Ainsi, cette population surexploitée et précaire est généralement difficile à mobiliser pour des actions de grève ponctuelles et limitées. Mais paradoxalement, nombre d’entre eux seront ouverts et réceptifs à des idées et à un programme révolutionnaires, pour peu que ceux-ci leur soient correctement expliqués. Ils comprendront également la nécessité d’une véritable grève générale pour contribuer à la réalisation de ce programme. La modération apporte encore moins à ces travailleurs qu’aux autres. Faute de marge de manœuvre et de sécurité, c’est « tout ou rien », pour ces salariés.

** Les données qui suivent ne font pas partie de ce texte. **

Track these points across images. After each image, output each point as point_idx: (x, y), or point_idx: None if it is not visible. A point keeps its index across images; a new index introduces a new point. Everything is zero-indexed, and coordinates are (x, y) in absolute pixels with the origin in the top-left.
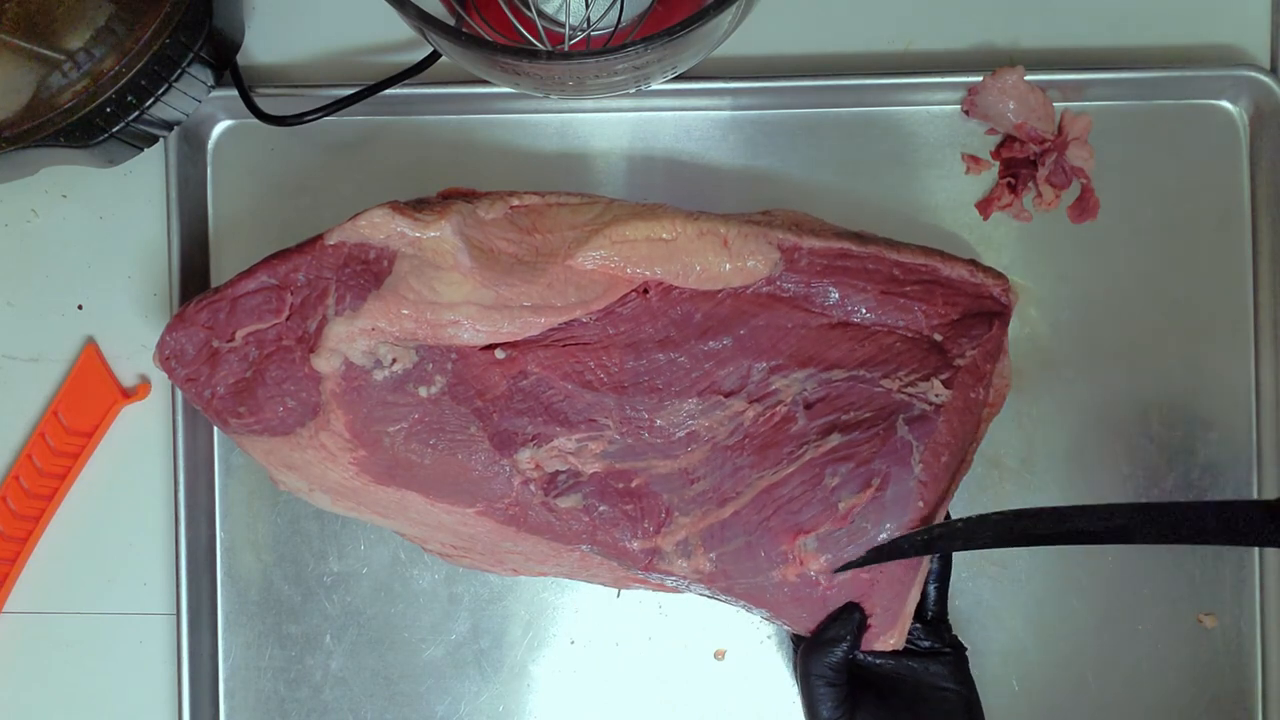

L’échec de la stratégie de la direction de la CGT est patent. Il faut changer de cap. Au lieu de rechercher sans cesse le dialogue et la concertation avec le gouvernement, il faut s’opposer franchement, sur toute la ligne, à tous les projets rétrogrades de Sarkozy. N’ayons plus peur de franchir la ligne jaune de la propriété capitaliste. Prenons exemple sur les travailleurs vénézuéliens, qui font revivre, sur le sol latino-américain, les meilleures traditions de la CGT. Dans les entreprises menacées de fermeture, la CGT devrait inciter les travailleurs à en prendre le contrôle, à occuper les usines, en les soutenant et en luttant à leurs côtés pour que les entreprises en question soient nationalisées, sans indemnités pour les capitalistes.

Actions ponctuelles qui ne mènent à rien

Arrêtons aussi d’abuser des journées d’action et des grèves de 24 heures. Il vaut mieux conserver l’énergie et la combativité des travailleurs pour des actions illimitées, qui seules ont une chance d’aboutir, dans le contexte actuel. Enfin, la CGT doit s’efforcer d’ouvrir les yeux des travailleurs sur le fait qu’ils peuvent, qu’ils doivent en finir avec le capitalisme. Il faut leur expliquer que l’économie – les banques, les organismes de crédit, les assurances, les industries, la grande distribution, les télécommunications et les grands médias – doivent être arrachés des mains des capitalistes et placés sous le contrôle direct et démocratique des travailleurs eux-mêmes. Ceci permettrait une planification rationnelle et démocratique de l’économie au bénéfice de l’ensemble de la société. Ce système-là, c’est le socialisme, et le socialisme est la seule façon d’en finir avec le capitalisme et la régression sociale permanente qu’il impose.